Jupyter Notebooks

What is a Notebook?

Think of a notebook as a document that you can access via a web interface that allows you to save input (i.e. live code) and output (i.e. code execution results / evaluated code output) of interactive sessions as well as important notes needed to explain the methodology and steps taken to perform specific tasks (i.e data analysis).

What is a Jupyter Notebook?

The Jupyter Notebook is an open-source web application that allows you to create and share documents that contain live code, equations, visualizations and narrative text. Uses include: data cleaning and transformation, numerical simulation, statistical modeling, data visualization, machine learning, and much more.

The Jupyter Notebook project is the evolution of the IPython Notebook library which was developed primarily to enhance the default python interactive console by enabling scientific operations and advanced data analytics capabilities via sharable web documents.

Nowadays, the Jupyter Notebook project not only supports Python but also over 40 programming languages such as R, Julia, Scala and PySpark. In fact, its name was originally derived from three programming languages: Julia, Python and R which made it one of the first language-agnostic notebook applications, and now considered one of the most preferred environments for data scientists and engineers in the community to explore and analyze data.

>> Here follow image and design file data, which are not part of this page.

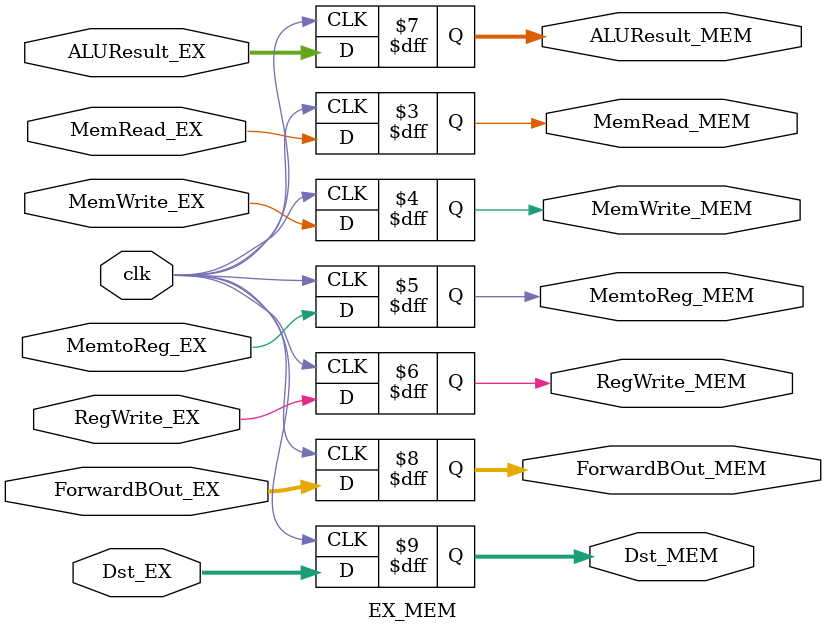
<source format=v>
`timescale 1ns / 1ps


module EX_MEM(
    input               clk,
    input               MemRead_EX,
                        MemWrite_EX, //M
                        MemtoReg_EX, //WB
                        RegWrite_EX, //for use
    input       [31:0]  ALUResult_EX,
                        ForwardBOut_EX,
    input       [4:0]   Dst_EX,

    output  reg         MemRead_MEM,
                        MemWrite_MEM, //M
                        MemtoReg_MEM, //WB
                        RegWrite_MEM, //for use
    output  reg [31:0]  ALUResult_MEM,
                        ForwardBOut_MEM,
    output  reg [4:0]   Dst_MEM
);

    initial begin
        MemRead_MEM = 1'b0;
        MemWrite_MEM = 1'b0;
        MemtoReg_MEM = 1'b0;
        RegWrite_MEM = 1'b0;
        ALUResult_MEM = 32'b0;
        ForwardBOut_MEM = 32'b0;
        Dst_MEM = 5'b0;
    end

    always @(posedge clk) begin
            MemRead_MEM <= MemRead_EX;
            MemWrite_MEM <= MemWrite_EX;
            MemtoReg_MEM <= MemtoReg_EX;
            RegWrite_MEM <= RegWrite_EX;
            ALUResult_MEM <= ALUResult_EX;
            ForwardBOut_MEM <= ForwardBOut_EX;
            Dst_MEM <= Dst_EX;
    end

endmodule
</source>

How do Jupyter Notebooks work?

Jupyter Notebooks work with what is called a two-process model based on a kernel-client infrastructure. This model applies a similar concept to the Read-Evaluate-Print Loop (REPL) programming environment that takes a single user’s inputs, evaluates them, and returns the result to the user.

Based on the two-process model concept, we can explain the main components of Jupyter in the following way:

Jupyter Client

  • It allows a user to send code to the kernel in a form of a Qt Console or a browser via notebook documents.

  • From a REPL perspective, the client does the read and print operations.

  • Notebooks are hosted by a Jupyter web server which uses Tornado to serve HTTP requests.

Jupyter Kernel

  • It receives the code sent by the client, executes it, and returns the results back to the client for display. A kernel process can have multiple clients communicating with it which is why this model is also referred as the decoupled two-process model.

  • From a REPL perspective, the kernel does the evaluate operation.

  • kernel and clients communicate via an interactive computing protocol based on an asynchronous messaging library named ZeroMQ (low-level transport layer) and WebSockets (TCP-based)

Jupyter Notebook Document

  • Notebooks are automatically saved and stored on disk in the open source JavaScript Object Notation (JSON) format and with a .ipynb extension.